Other tribes, including the Cherokee and Choctaw, are struggling with similar geographical splits, Usner said.

The complexity in the Oneida case is illustrated by New York Assemblyman David Townsend’s reaction to the latest Wisconsin demand for land.

“They weren’t Wisconsins before they moved there,” the Lee Center Republican said. “If the Oneidas of New York establish a homeland, (the Wisconsin Oneidas) can come back here if ... a presence in their homeland is what they really want.”

Not really, Wisconsin Oneida Tribal General Manager William Gollnick said. The tribal membership rolls are separate and distinct, so Wisconsin Oneidas cannot transfer to New York Oneida rolls or vice versa, he said.

“Our vision for the land claim was not that we were going to all live in the same neighborhood, but that Oneida people would all recognize their collective roots,” he said.

For 11,000 years Oneidas “traveled throughout the Northeast, but we were based in New York,” Gollnick said.

The Wisconsin Oneidas say they won’t settle their claim without some land in their traditional homeland, something not provided in the deal the New York Oneidas worked out with the state.

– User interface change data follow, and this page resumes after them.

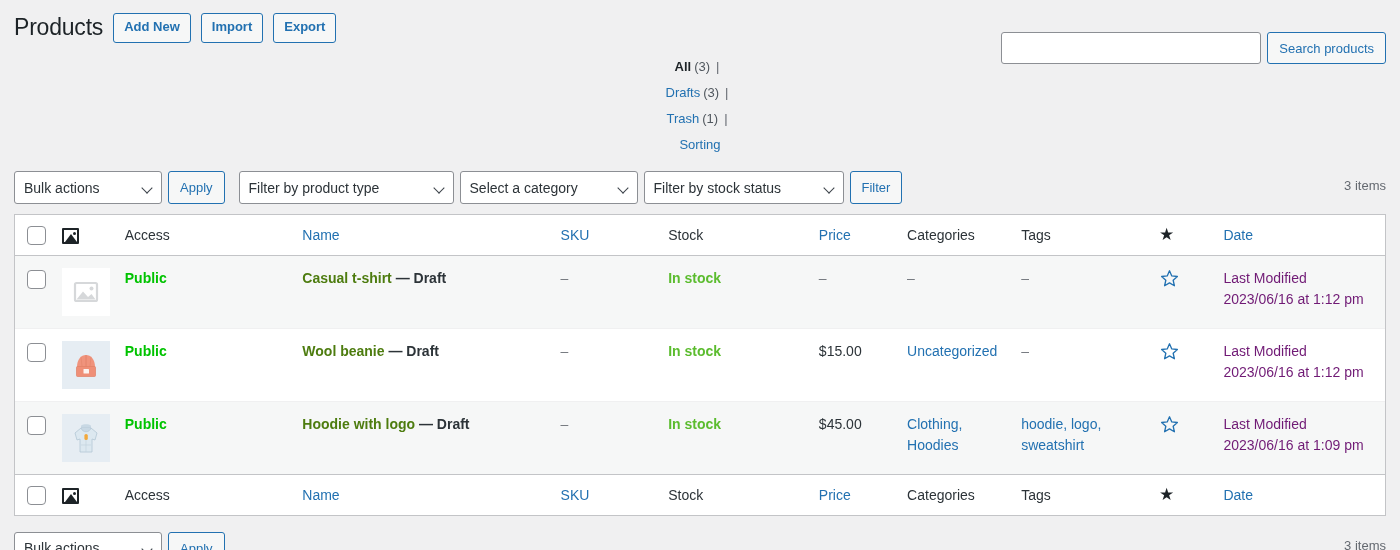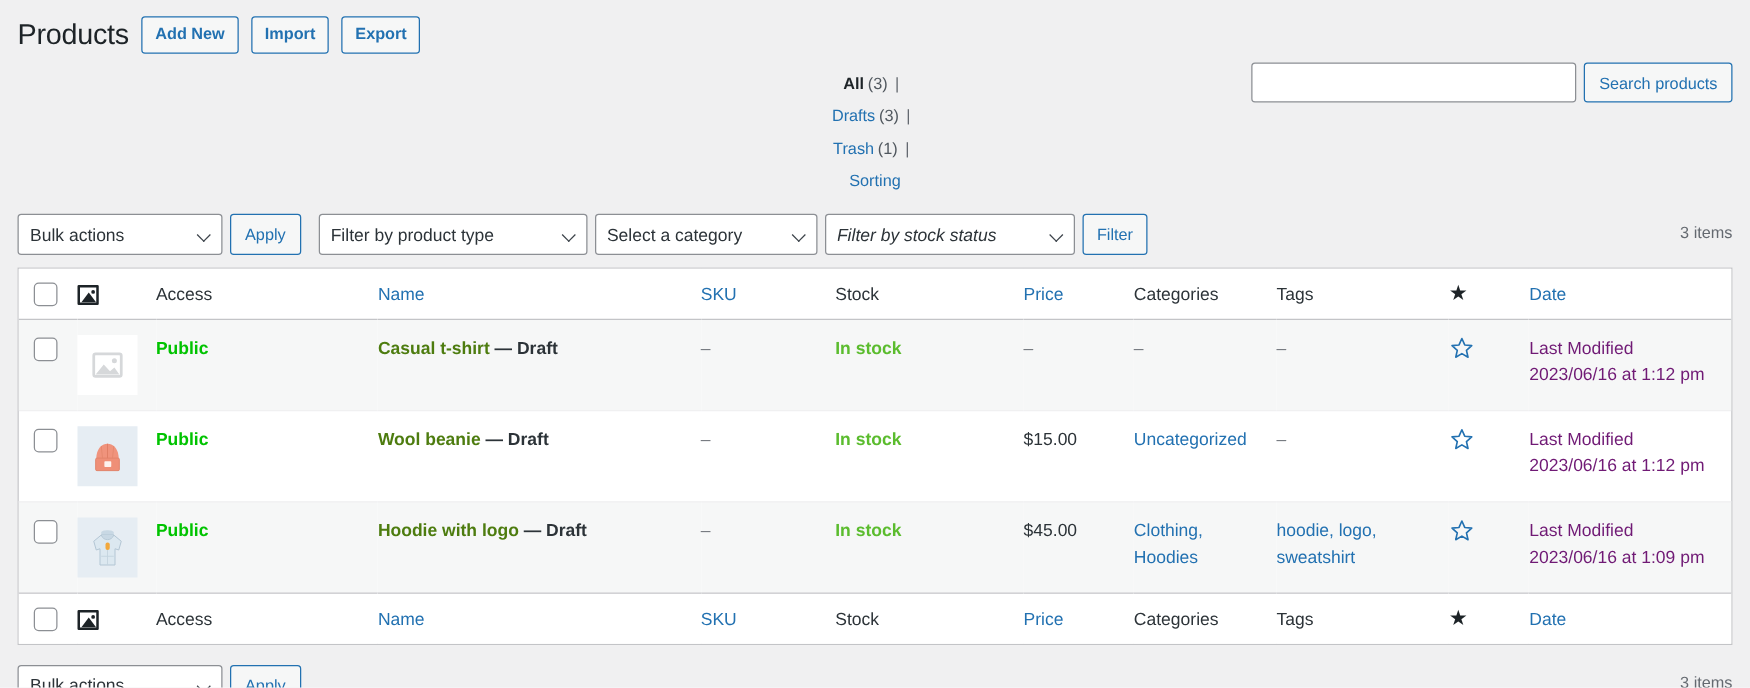"Search products" .search-box { top: 50px -> 32px }
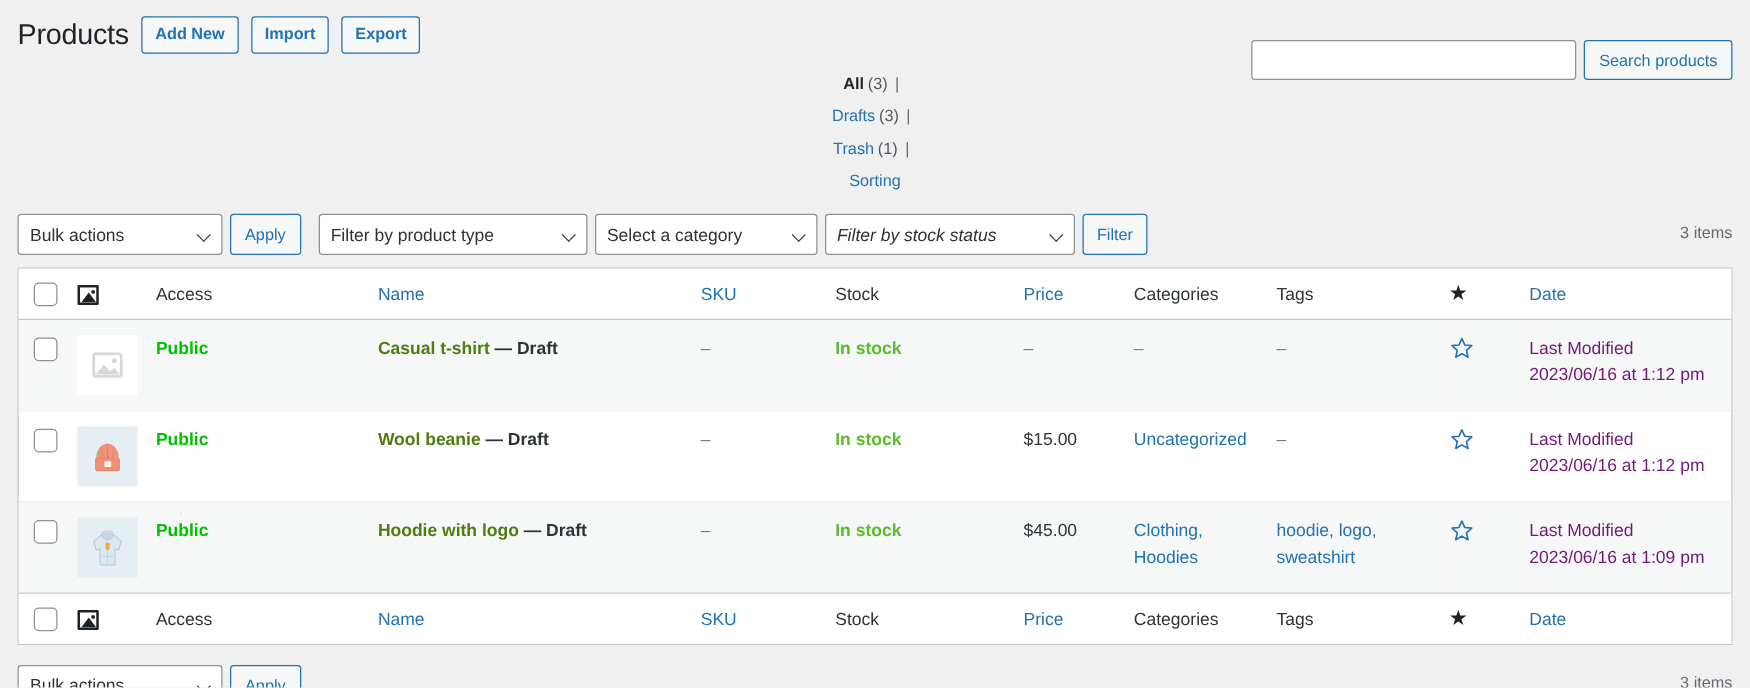"Bulk actions" .sel-bulk { width: 164px -> 148px }
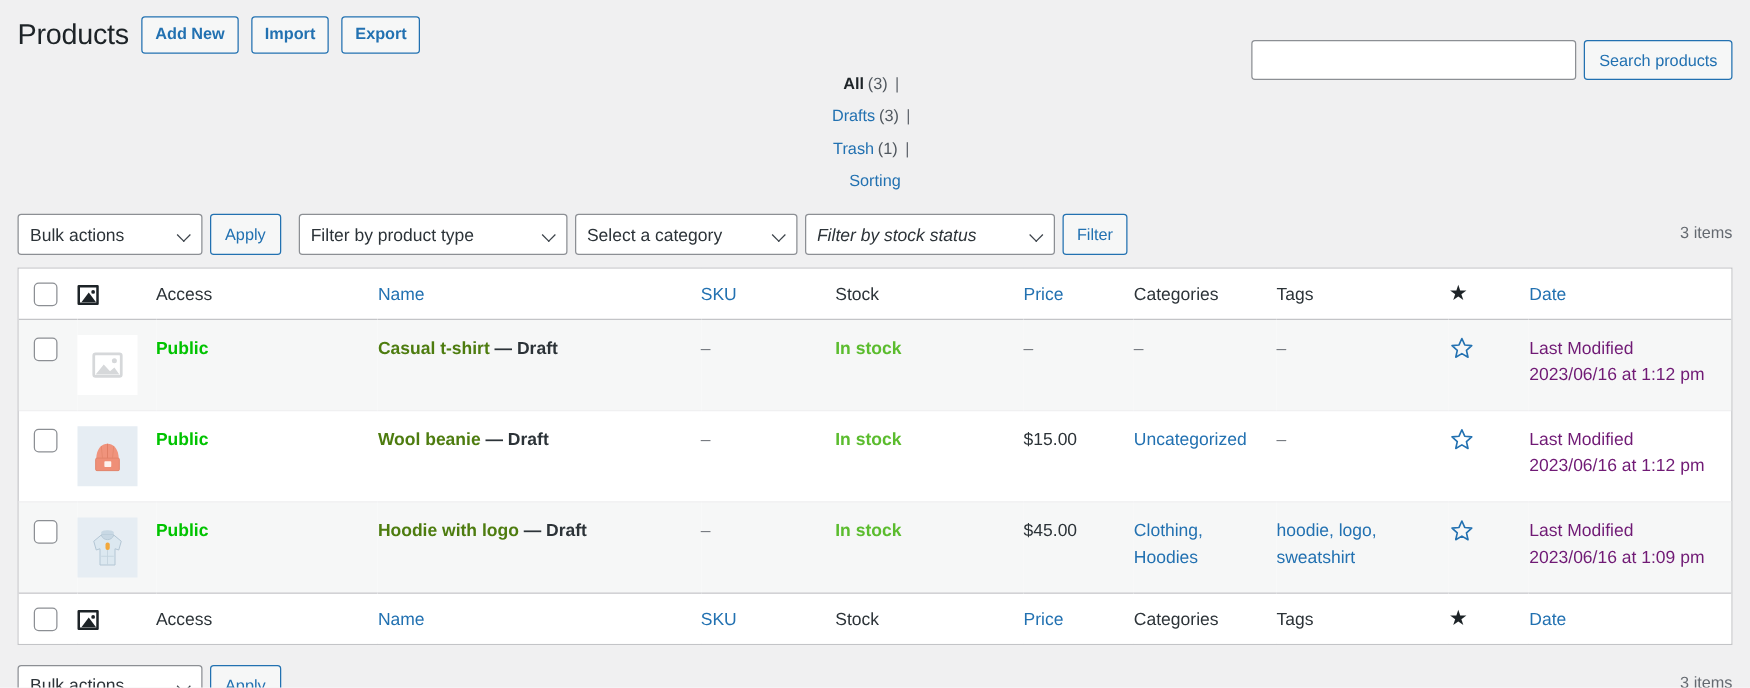"Filter by stock status" .sel-stock { font-style: italic -> none }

The Wisconsin and Canadian Oneidas had talked about a “footprint” of land in the territory during the failed land claim negotiations two years ago.

It would give them a physical tie to their emotional roots, Gollnick said.

Those roots were torn out in the late 1700s and early 1800s, he said.

“Through a series of illegal treaties we found our land base being eroded and found ourselves homeless,” he said.

In a few decades, Oneida landholdings went from millions of acres to thousands, he said.

The Oneidas, unschooled in European law and with little concept of land ownership, were easy targets for land speculators. Many readily agreed to schemes to move them out of the path of the new United States’ westward expansionism to new homelands in Wisconsin and Canada.

Some Oneidas stayed behind, in and around the homeland.

Most settled on Mohawk and Onondaga tribal territory. Others lived on in small enclaves on the old territory, a distinction claimed by the Marble Hill band.

Next month, the Marble Hill Oneidas will try to convince a federal judge to add them to the land-claim lawsuit.

Today, the Wisconsin Oneidas claim about 15,000 members, the Canadians 5,000 and the New York branch 1,100.

Any pretense at modern Oneida unity crumbled Feb. 16 when the Oneida Indian Nation of New York announced it had cut its own deal with the state to settle the land claim.

It was not the first split among the land-claim plaintiffs.

The Oneida Nation of New York tried private negotiations with the state briefly in 1993 but soon rejoined the tribal flock in court.

That move followed an unsuccessful effort by the Wisconsin Oneidas to block the opening of the New Yorkers’ Turning Stone Casino in 1993.

Canadian Indians were part of an Oneida faction that seized the old bingo hall on the Oneida Territory along Route 46 in Oneida, held it by force and then burned it to the ground in 1988.

Those who remained in New York don’t always agree among themselves on tribal issues.

New York Oneida Nation representative Ray Halbritter readily admits that there are differences among the Oneida people, much as there are among non-Indian nations.

In an August 2000 response to an article questioning his leadership, Halbritter wrote to the managing editor of News From Indian Country, “We have severe differences with some of our families.”

Those differences led the Bureau of Indian Affairs to withdraw its recognition of the New York tribe in 1975, because the people couldn’t agree on their leaders.

The leadership vacuum lasted more than a decade, and a disputed 1986 tribal referendum ended with about 300 favoring Halbritter’s “traditional” backers and 200 supporting the “constitutional” Oneidas.

Canadian Oneidas further confused the leadership issue by withdrawing their recognition of Halbritter in 1987, but it turned out to be a futile gesture.

Halbritter acknowledged that splits exist, but he criticized the Indian newspaper in 2000 for ignoring what he called “a wider and deeper reality about our nation.”

He said that in spite of internal critics the Nation has put into place educational, health and housing initiatives that benefit Oneida people.